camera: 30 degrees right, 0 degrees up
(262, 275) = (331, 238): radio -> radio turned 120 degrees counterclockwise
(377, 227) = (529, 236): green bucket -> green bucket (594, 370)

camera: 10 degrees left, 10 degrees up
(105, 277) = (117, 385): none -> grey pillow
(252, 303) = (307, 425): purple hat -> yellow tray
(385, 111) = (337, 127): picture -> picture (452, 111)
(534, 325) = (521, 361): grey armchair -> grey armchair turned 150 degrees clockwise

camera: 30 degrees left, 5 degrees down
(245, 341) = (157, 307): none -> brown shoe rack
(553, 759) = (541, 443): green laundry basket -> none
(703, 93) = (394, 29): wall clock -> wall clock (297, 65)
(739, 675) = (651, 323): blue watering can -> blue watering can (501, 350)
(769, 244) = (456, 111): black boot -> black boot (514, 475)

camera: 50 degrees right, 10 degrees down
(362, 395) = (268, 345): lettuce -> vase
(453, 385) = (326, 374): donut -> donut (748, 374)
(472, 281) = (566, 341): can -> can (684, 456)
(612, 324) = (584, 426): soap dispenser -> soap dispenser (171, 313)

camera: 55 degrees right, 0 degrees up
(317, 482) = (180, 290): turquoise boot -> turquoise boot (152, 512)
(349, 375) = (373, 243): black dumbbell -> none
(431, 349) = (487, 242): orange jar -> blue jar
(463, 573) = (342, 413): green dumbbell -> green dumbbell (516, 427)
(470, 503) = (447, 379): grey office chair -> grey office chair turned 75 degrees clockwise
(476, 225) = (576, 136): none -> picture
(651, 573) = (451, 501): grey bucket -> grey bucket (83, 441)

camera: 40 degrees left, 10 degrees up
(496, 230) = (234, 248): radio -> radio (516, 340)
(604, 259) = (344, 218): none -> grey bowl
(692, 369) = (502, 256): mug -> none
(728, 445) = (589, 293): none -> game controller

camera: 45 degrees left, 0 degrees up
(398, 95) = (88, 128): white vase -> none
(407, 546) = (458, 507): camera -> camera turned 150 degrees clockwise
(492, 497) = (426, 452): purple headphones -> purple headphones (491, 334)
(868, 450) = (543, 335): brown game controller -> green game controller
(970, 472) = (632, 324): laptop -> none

Task requirements: All that belongs in the answer is the run of lines above from the line containing "(769, 244) = (456, 111): black" through the line containing "(496, 230) = (234, 248): radio", exactly as written.

Answer area:
(769, 244) = (456, 111): black boot -> black boot (514, 475)

camera: 50 degrees right, 10 degrees down
(362, 395) = (268, 345): lettuce -> vase
(453, 385) = (326, 374): donut -> donut (748, 374)
(472, 281) = (566, 341): can -> can (684, 456)
(612, 324) = (584, 426): soap dispenser -> soap dispenser (171, 313)

camera: 55 degrees right, 0 degrees up
(317, 482) = (180, 290): turquoise boot -> turquoise boot (152, 512)
(349, 375) = (373, 243): black dumbbell -> none
(431, 349) = (487, 242): orange jar -> blue jar
(463, 573) = (342, 413): green dumbbell -> green dumbbell (516, 427)
(470, 503) = (447, 379): grey office chair -> grey office chair turned 75 degrees clockwise
(476, 225) = (576, 136): none -> picture
(651, 573) = (451, 501): grey bucket -> grey bucket (83, 441)

camera: 40 degrees left, 10 degrees up
(496, 230) = (234, 248): radio -> radio (516, 340)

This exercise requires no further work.